Endovascular Thrombectomy for Large Core Volume Acute Ischemic Stroke. Updated Systematic Review and Meta-Analysis: Thrombectomy for large core acute ischemic strokes.

Autor: Hukamdad M; University of Illinois College of Medicine, Chicago, IL, USA., Biller J; Loyola University Stritch School of Medicine, Loyola University Medical Center, Chicago, IL, USA., Testai FD; Department of Neurology and Rehabilitation, University of Illinois College of Medicine, Chicago, IL, USA., Trifan G; Department of Neurology and Rehabilitation, University of Illinois College of Medicine, Chicago, IL, USA. Electronic address: gtrifan@uic.edu.
Jazyk: angličtina
Zdroj: Journal of stroke and cerebrovascular diseases : the official journal of National Stroke Association [J Stroke Cerebrovasc Dis] 2024 Nov 12; Vol. 34 (1), pp. 108135. Date of Electronic Publication: 2024 Nov 12.
DOI: 10.1016/j.jstrokecerebrovasdis.2024.108135
Abstrakt: Background: Several recent studies assessed the efficacy and safety of endovascular thrombectomy (EVT) for patients with acute ischemic stroke caused by an anterior circulation large vessel occlusion (LVO) with large core infarct volumes.
Methods: We performed a systematic review and meta-analysis from inception until July 2024 of all randomized clinical trials (RCTs) and observational studies to date comparing the efficacy and safety of EVT plus best medical management (MM) for acute ischemic stroke due to anterior circulation LVO with large core, versus MM alone. Primary efficacy outcome was optimal functional outcome defined by a 90-day modified Rankin scale score (mRS) of 0-2. Safety outcomes were risk of symptomatic intracranial hemorrhage (sICH) and 90-day mortality. Subgroup analyses were done by study design. Relative risk (RR) and 95 % CIs were calculated using random-effects models and heterogeneity was assessed by I 2 statistics.
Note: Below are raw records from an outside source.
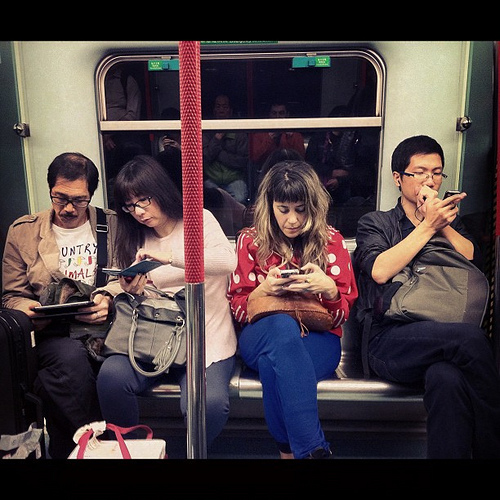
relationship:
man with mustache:
[3, 151, 127, 433] [54, 210, 80, 220]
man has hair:
[3, 151, 127, 433] [31, 145, 108, 197]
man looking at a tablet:
[3, 151, 127, 433] [24, 288, 93, 324]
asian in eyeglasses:
[353, 115, 494, 409] [401, 168, 449, 183]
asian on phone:
[353, 115, 494, 409] [427, 187, 459, 224]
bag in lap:
[247, 290, 336, 332] [245, 321, 339, 362]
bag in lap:
[247, 290, 336, 332] [235, 300, 342, 343]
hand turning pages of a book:
[128, 247, 170, 266] [101, 261, 158, 282]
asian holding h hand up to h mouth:
[353, 115, 494, 409] [415, 182, 438, 203]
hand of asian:
[413, 185, 438, 215] [353, 115, 494, 409]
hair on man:
[392, 134, 452, 169] [369, 121, 483, 449]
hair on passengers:
[267, 161, 323, 211] [228, 157, 356, 458]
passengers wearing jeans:
[228, 157, 356, 458] [235, 312, 342, 452]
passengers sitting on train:
[228, 157, 356, 458] [6, 5, 481, 498]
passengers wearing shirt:
[228, 157, 356, 458] [226, 221, 358, 339]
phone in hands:
[273, 266, 303, 284] [251, 256, 331, 302]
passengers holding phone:
[228, 157, 356, 458] [273, 266, 303, 284]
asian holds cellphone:
[353, 115, 494, 409] [442, 187, 463, 198]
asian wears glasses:
[353, 115, 494, 409] [399, 169, 448, 182]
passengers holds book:
[98, 152, 239, 450] [101, 261, 158, 278]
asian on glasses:
[353, 115, 494, 409] [401, 169, 441, 186]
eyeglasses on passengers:
[122, 197, 152, 212] [98, 152, 239, 450]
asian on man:
[353, 115, 494, 409] [3, 151, 127, 433]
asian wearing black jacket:
[353, 115, 494, 409] [356, 201, 476, 332]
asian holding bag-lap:
[353, 115, 494, 409] [377, 235, 491, 326]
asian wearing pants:
[353, 115, 494, 409] [389, 307, 486, 480]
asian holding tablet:
[353, 115, 494, 409] [21, 264, 98, 324]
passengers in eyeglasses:
[98, 152, 239, 450] [122, 196, 155, 212]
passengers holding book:
[98, 152, 239, 450] [102, 256, 161, 282]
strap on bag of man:
[93, 204, 108, 286] [3, 151, 127, 433]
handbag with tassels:
[104, 282, 189, 377] [147, 318, 184, 374]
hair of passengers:
[267, 161, 323, 199] [228, 157, 356, 458]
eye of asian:
[412, 168, 425, 178] [353, 115, 494, 409]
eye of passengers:
[295, 202, 306, 213] [228, 157, 356, 458]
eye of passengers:
[273, 204, 293, 223] [228, 157, 356, 458]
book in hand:
[101, 261, 158, 278] [115, 269, 147, 296]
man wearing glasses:
[3, 151, 127, 433] [47, 188, 94, 209]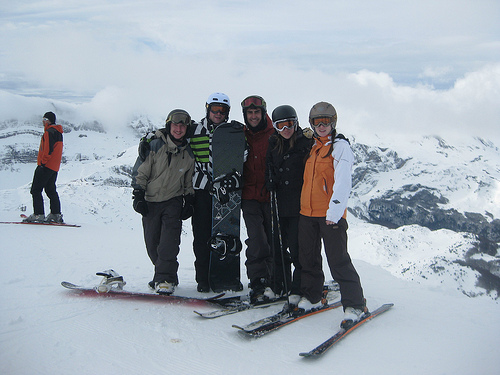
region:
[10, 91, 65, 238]
skier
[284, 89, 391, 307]
skier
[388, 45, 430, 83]
white clouds in blue sky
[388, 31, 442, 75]
white clouds in blue sky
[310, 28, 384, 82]
white clouds in blue sky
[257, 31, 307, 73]
white clouds in blue sky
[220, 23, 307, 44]
white clouds in blue sky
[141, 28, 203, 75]
white clouds in blue sky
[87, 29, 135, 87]
white clouds in blue sky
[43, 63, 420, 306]
people in the photo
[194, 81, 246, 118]
white helmet on the man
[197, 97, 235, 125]
goggles on man's head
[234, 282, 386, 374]
skis on the ground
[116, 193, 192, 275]
pants on the person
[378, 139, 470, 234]
mountains in the background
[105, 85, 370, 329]
5 people posing for a picture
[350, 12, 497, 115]
clouds in a blue and white sky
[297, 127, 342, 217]
Orange winter jacket with white arm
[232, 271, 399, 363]
2 skis and white boots on top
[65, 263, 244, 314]
Snow board on snow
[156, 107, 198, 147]
Man smiling at camera with brown visor.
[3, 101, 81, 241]
Man on skis looking away from camera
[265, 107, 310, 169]
Girl with long brown hair and silver visor.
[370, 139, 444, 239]
Mountain with snow on it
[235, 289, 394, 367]
Woman on skis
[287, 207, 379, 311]
Woman wearing pants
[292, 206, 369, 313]
Woman is wearing pants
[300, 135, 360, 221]
Woman wearing a jacket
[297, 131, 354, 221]
Woman is wearing a jacket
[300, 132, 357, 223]
Woman wearing an orange and white jacket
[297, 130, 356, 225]
Woman is wearing an orange and white jacket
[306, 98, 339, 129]
Woman wearing a helmet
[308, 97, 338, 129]
Woman is wearing a helmet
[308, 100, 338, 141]
a grey safety ski helmet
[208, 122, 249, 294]
a grey snow board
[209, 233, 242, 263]
a snow board boot mount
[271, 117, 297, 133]
white ski goggles with amber lens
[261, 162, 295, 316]
black and grey ski poles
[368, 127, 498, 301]
mountainous area behind the skiers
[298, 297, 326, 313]
white ski boots mounted on the skis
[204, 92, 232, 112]
a white safety ski helmet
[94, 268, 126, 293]
a snowboard boot mount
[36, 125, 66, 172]
an orange and black ski jacket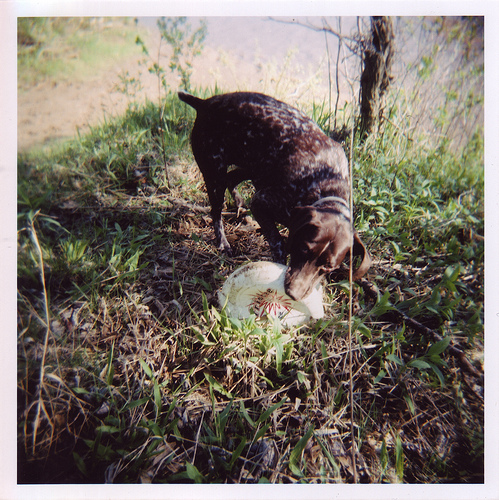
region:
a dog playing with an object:
[154, 63, 383, 358]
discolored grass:
[25, 138, 228, 460]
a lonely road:
[18, 21, 191, 139]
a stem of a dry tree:
[346, 13, 413, 154]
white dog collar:
[305, 182, 360, 221]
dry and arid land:
[20, 43, 163, 445]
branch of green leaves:
[110, 378, 388, 485]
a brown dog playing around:
[176, 87, 374, 285]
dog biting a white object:
[178, 92, 389, 327]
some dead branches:
[35, 291, 84, 447]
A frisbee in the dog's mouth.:
[90, 79, 389, 372]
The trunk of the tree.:
[335, 14, 393, 139]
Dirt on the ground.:
[29, 82, 88, 109]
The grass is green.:
[99, 105, 145, 131]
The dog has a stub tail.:
[167, 82, 206, 104]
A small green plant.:
[138, 11, 200, 75]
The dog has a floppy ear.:
[341, 231, 373, 290]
Results: A total of 16 studies with 3,717 participants met inclusion criteria (6 RCTs and 10 observational studies). The quality of the evidence was moderate to high. Compared with MM alone, EVT increased the outcome of mRS 0-2 (RR = 2.91, 95 % CI [2.12, 4.01], I 2 = 63 %), decreased mortality (RR = 0.75 [0.63, 0.88], I 2 = 60 %), but did not influence the risk of sICH (I 2 = 14 %). When the analysis was restricted to data from RCTs (n = 1,887), EVT increased the outcome of mRS 0-2 (RR = 2.50 [1.89, 3.29], I 2 = 8 %) and sICH (RR = 1.71 [1.09, 2.66], I 2 = 0 %) but did not affect mortality (I 2 = 45 %). In observational studies (n = 1,830), patients receiving EVT had a higher likelihood of achieving an mRS 0-2 (RR = 3.39 [1.98-5.79], I 2 = 74 %), lower mortality (RR = 0.63 [1.49-0.82], I 2 = 50 %), but equal risk of sICH (I 2 = 29) than those receiving MM alone.
Conclusion: Among patients with LVO with large core infarct, EVT was associated with improved functional outcome at 90 days. When the analysis was restricted to RCTs, EVT increased the risk of sICH, but did not affect 90-day mortality. However, in real-world (observational) studies, EVT did not modify the risk of sICH but reduced 90-day mortality.
Competing Interests: Declaration of competing interest The authors declare that they have no known competing financial interests or personal relationships that could have appeared to influence the work reported in this paper.